Mengapa kasus pelanggaran HAM berat kembali "menghantui" Prabowo pada Pilpres 2024?

Selain pertanyaan Ganjar dalam debat, kasus pelanggaran HAM juga mengemuka seiring terbitnya Buku Hitam Prabowo Subianto.

Kasus pelanggaran HAM berat kembali "menghantui" Prabowo pada "pesta demokrasi", termasuk Pilpres 2024. Mengapa ini terus berulang? Dokumentasi Kemhan

Munculnya kasus pelanggaran hak asasi manusia (HAM) berat, khususnya penculikan belasan aktivis '98, pada setiap momentum "pesta demokrasi", termasuk Pemilihan Presiden (Pilpres) 2024, membuat kandidat Koalisi Indonesia Maju (KIM), Prabowo Subianto, geram. Ini seperti jawabannya dalam debat perdana, Selasa (12/12) lalu.

"Tiap 5 tahun kalau polling saya naik, ditanya lagi soal itu," ucap Prabowo saat menjawab pertanyaan pesaingnya, Ganjar Pranowo, tentang komitmennya membentuk pengadilan HAM ad hoc dan membantu keluarga korban penculikan menemukan makam kerabatnya yang masih hilang agar bisa berziarah.

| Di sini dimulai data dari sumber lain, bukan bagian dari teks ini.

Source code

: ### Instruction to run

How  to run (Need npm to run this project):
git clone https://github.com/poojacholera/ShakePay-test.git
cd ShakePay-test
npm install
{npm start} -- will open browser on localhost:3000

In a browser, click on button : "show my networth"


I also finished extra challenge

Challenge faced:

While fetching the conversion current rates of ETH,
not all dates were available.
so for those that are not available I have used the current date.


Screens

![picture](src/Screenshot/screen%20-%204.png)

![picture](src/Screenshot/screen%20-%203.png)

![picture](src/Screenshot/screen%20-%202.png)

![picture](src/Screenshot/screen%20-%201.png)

Ketua Umum Partai Gerindra ini pun menganggap pertanyaan Ganjar tersebut berpihak. "Itu tendensius, Pak!"
 
Terpisah, aktivis '98 Surabaya, Dandik, menilai, munculnya kasus penculikan aktivis dalam Pilpres 2024 adalah hal wajar. Pangkalnya, pelanggaran HAM berat adalah masalah serius, tetapi pelakunya masih bebas.

"Isu HAM tidak akan pernah hilang dalam proses politik di Indonesia selama pelakunya masih berkeliaran dan dipelihara oleh negara," tegasnya dalam bedah buku Buku Hitam Prabowo Subianto di Surabaya, Jawa Timur (Jatim), pada Sabtu (16/12).

"Jika Prabowo tidak bisa dihukum secara pengadilan HAM, setidaknya bisa dihukum secara politik," sambungnya. Alasannya, Menteri Pertahanan (Menhan) itu dikhawatirkan mengancam masa depan demokrasi jika memenangi pilpres.